"Augmente en nous la foi !" (Lc 17, 5) - 27ème dim-C

Publié le par Abbé C. Laffargue

Bulletin dominical du 2 octobre* 2016 (12ème année) Année jubilaire de la Miséricorde

27ème dimanche du Temps de l'Année liturgique (C)

* Les saints Anges gardiens

LES TEXTES DE LA MESSE

Augmente en nous la foi !

(Luc 17, 5 – Evangile)

Le Seigneur leur répond (et semble le leur reprocher) que s'ils avaient de la foi comme une graine de moutarde (qui est une semence minuscule), ils auraient dit au mûrier: "Déracine-toi et va te planter dans la mer", et il aurait obéi. (v. 6) La prière des apôtres nous rappelle que "la foi est une grâce". (1)

"La foi est un don de Dieu – précise le Catéchisme – une vertu surnaturelle infuse par Lui". En rappelant la parole de Jésus à saint Pierre qui a confessé qu'Il était "le Christ, le Fils du Dieu vivant":

Ce n'est pas la chair et le sang (les capacités naturelles, simplement humaines) qui te l'ont révélé, mais mon Père qui est dans les cieux (Mt 16, 17). Mais comme c'est un acte humain (C.E.C., n°154), la liberté (choisir), l'intelligence (connaître) et la volonté (faire, ici: adhérer) sont pleinement utilisées. "Dans la foi, l'intelligence et la volonté humaines coopèrent avec la grâce divine" (n° 155).
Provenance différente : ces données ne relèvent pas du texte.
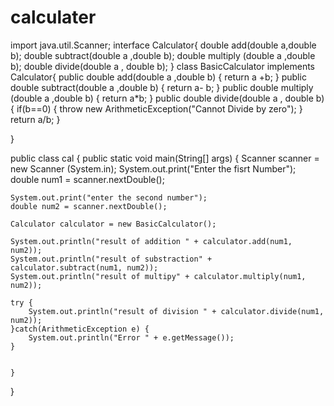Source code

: # calculater

import java.util.Scanner;
interface Calculator{
	double add(double a,double b);
	double subtract(double a ,double b);
	double multiply (double a ,double b);
	double divide(double a , double b);
}
class BasicCalculator implements Calculator{
	public double add(double a ,double b) {
		return a +b;
	}
	public double subtract(double a ,double b) {
		return a- b;
	}
	public double multiply (double a ,double b) {
		return a*b;
	}
	public double divide(double a , double b) {
		if(b==0) {
			throw new ArithmeticException("Cannot Divide by zero");
		}
		return a/b;
	}
	
}







public class cal {
	public static void main(String[] args) {
	Scanner scanner = new Scanner (System.in);
	System.out.print("Enter the fisrt Number");
	double num1 = scanner.nextDouble();
	
	System.out.print("enter the second number");
	double num2 = scanner.nextDouble();
	
	Calculator calculator = new BasicCalculator();
	
	System.out.println("result of addition " + calculator.add(num1, num2));
	System.out.println("result of substraction" + calculator.subtract(num1, num2));
	System.out.println("result of multipy" + calculator.multiply(num1, num2));
	 
	try {
		System.out.println("result of division " + calculator.divide(num1, num2));
	}catch(ArithmeticException e) {
		System.out.println("Error " + e.getMessage());
	}
	
	
	}
}
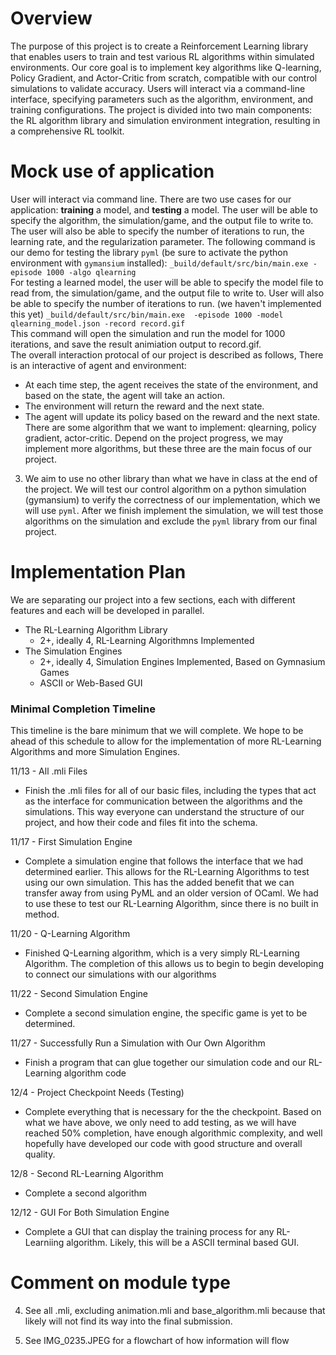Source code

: # Overview
  The purpose of this project is to create a Reinforcement Learning library that enables users to train and test various RL algorithms within simulated environments. Our core goal is to implement key algorithms like Q-learning, Policy Gradient, and Actor-Critic from scratch, compatible with our control simulations to validate accuracy. Users will interact via a command-line interface, specifying parameters such as the algorithm, environment, and training configurations. The project is divided into two main components: the RL algorithm library and simulation environment integration, resulting in a comprehensive RL toolkit.
# Mock use of application
User will interact via command line.  There are two use cases for our application: **training** a model, and **testing** a model.  The user will be able to specify the algorithm, the simulation/game, and the output file to write to.  The user will also be able to specify the number of iterations to run, the learning rate, and the regularization parameter.  The following command is our demo for testing the library `pyml` (be sure to activate the python environment with `gymansium` installed):
`_build/default/src/bin/main.exe -episode 1000 -algo qlearning`  
For testing a learned model, the user will be able to specify the model file to read from, the simulation/game, and the output file to write to. User will also be able to specify the number of iterations to run. (we haven't implemented this yet) 
`_build/default/src/bin/main.exe  -episode 1000 -model qlearning_model.json -record record.gif`  
This command will open the simulation and run the model for 1000 iterations, and save the result animiation output to record.gif.  
The overall interaction protocal of our project is described as follows, 
There is an interactive of agent and environment:
  - At each time step, the agent receives the state of the environment, and based on the state, the agent will take an action.
  - The environment will return the reward and the next state.
  - The agent will update its policy based on the reward and the next state.
There are some algorithm that we want to implement: qlearning, policy gradient, actor-critic. Depend on the project progress, we may implement more algorithms, but these three are the main focus of our project.


3. We aim to use no other library than what we have in class at the end of the project. We will test our control algorithm on a python simulation (gymansium) to verify the correctness of our implementation, which we will use `pyml`. After we finish implement the simulation, we will test those algorithms on the simulation and exclude the `pyml` library from our final project.


# Implementation Plan

We are separating our project into a few sections, each with different features and each will be developed in parallel.
 - The RL-Learning Algorithm Library 
    - 2+, ideally 4,  RL-Learning Algorithmns Implemented
 - The Simulation Engines
    - 2+, ideally 4,  Simulation Engines Implemented, Based on Gymnasium Games
    - ASCII or Web-Based GUI


### Minimal Completion Timeline 

This timeline is the bare minimum that we will complete. We hope to be ahead of this schedule to allow for the implementation of more RL-Learning Algorithms and more Simulation Engines.

11/13 - All .mli Files
 - Finish the .mli files for all of our basic files, including the types that act as the interface for communication between the algorithms and the simulations. This way everyone can understand the structure of our project, and how their code and files fit into the schema.

11/17 - First Simulation Engine
 - Complete a simulation engine that follows the interface that we had determined earlier. This allows for the RL-Learning Algorithms to test using our own simulation. This has the added benefit that we can transfer away from using PyML and an older version of OCaml. We had to use these to test our RL-Learning Algorithm, since there is no built in method.

11/20 - Q-Learning Algorithm
 - Finished Q-Learning algorithm, which is a very simply RL-Learning Algorithm. The completion of this allows us to begin to begin developing to connect our simulations with our algorithms

11/22 - Second Simulation Engine
 - Complete a second simulation engine, the specific game is yet to be determined.

11/27 - Successfully Run a Simulation with Our Own Algorithm
 - Finish a program that can glue together our simulation code and our RL-Learning algorithm code

12/4 - Project Checkpoint Needs (Testing)
 - Complete everything that is necessary for the the checkpoint. Based on what we have above, we only need to add testing, as we will have reached 50% completion, have enough algorithmic complexity, and well hopefully have developed our code with good structure and overall quality.

12/8 - Second RL-Learning Algorithm
 - Complete a second algorithm

12/12 - GUI For Both Simulation Engine
 - Complete a GUI that can display the training process for any RL-Learniing algorithm. Likely, this will be a ASCII terminal based GUI. 

# Comment on module type
4. See all .mli, excluding animation.mli and base_algorithm.mli because that likely will not find its way into the final submission.

  
6. See IMG_0235.JPEG for a flowchart of how information will flow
On peut donc demander un surcroît de grâce pour que notre foi augmente et, surtout, qu'elle traverse les doutes, les épreuves, les déconvenues. Pour être authentique, elle a besoin d'être purifiée. Ce n'est pas un dû. Voyez l'exemple du serviteur donné par Jésus : Il a labouré, gardé les troupeaux, c'est-à-dire travaillé toute la journée et le maître réclame d'abord d'être encore servi, sans le remercier, le récompenser, avant de lui permettre de prendre place à table ! (Lc 17, 7-8)

Il faut vraiment de l'abnégation ! Pourquoi n'a-t-il pas de reconnaissance envers ce serviteur ? Parce qu'il n'a fait que son devoir, il n'a fait qu'exécuter ce qui lui était ordonné (v. 9). Certes, un remerciement, un sourire, qui sont autant d'encouragements, ne sont pas interdits. En cette époque où la charité s'est refroidie, où l'égoïsme, l'impolitesse règnent, où il y a tant de souffrances, on doit être encore plus attentif aux autres, avec la sensibilité et la délicatesse dont nous sommes heureux d'être bénéficiaires ! Cependant, dans l'ordre de la grâce et de la sanctification, le travail bien fait, le devoir accompli sous le regard de Dieu (et non celui des hommes), même non reconnu, devrait nous suffire. C'est comme la foi: on ne "sait rien", on "n'entend rien", on n'a pas - sur le moment, en tout cas– "de retour", mais on fait confiance, on garde toujours les yeux tournés vers le Ciel, dans l'Espérance, et la paix, la joie que cette abnégation nous apporte, remplissent notre âme !

Car le Seigneur, répond toujours. Il nous rend au centuple ce que nous avons sacrifié, Il exauce, selon ses vues (ne se préoccupant que de notre salut éternel) nos prières. On le voit, on le comprend plus tard si l'on persévère.

A nous de ranimer le don de grâce que nous avons reçu de Dieu car ce n'est pas un esprit de timidité que Dieu nous a donné, mais un esprit de force, d'amour et de modération (2 Tm 1, 6 – IIème lecture) (2). La Foi se reçoit, mais se conquiert aussi. Pour la garder dans les épreuves, la faire grandir et fructifier, il faut avec la force de Dieu prendre notre part aux souffrances liées à l'annonce de l'Evangile (v. 8) et la première annonce, c'est celle de la Foi en Jésus mort et ressuscité. Les versets 9 à 12 - étonnamment sautés - illustrent très bien cela. A nous aussi de rester fidèles à l'enseignement reçu, à garder le dépôt de la foi, par l'Esprit Saint qui habite en nous (vv. 13-14).

Le Seigneur est bon pour ceux qui se tournent vers lui, pour ceux qui le recherchent.

(Lamentations 3, 25 – 1ère prière avant la communion)

Abbé Christian LAFFARGUE.

(1) Catéchisme de l'Eglise Catholique, "Les caractéristiques de la foi", n° 153.

(2) Traduction Crampon, révisée 2004.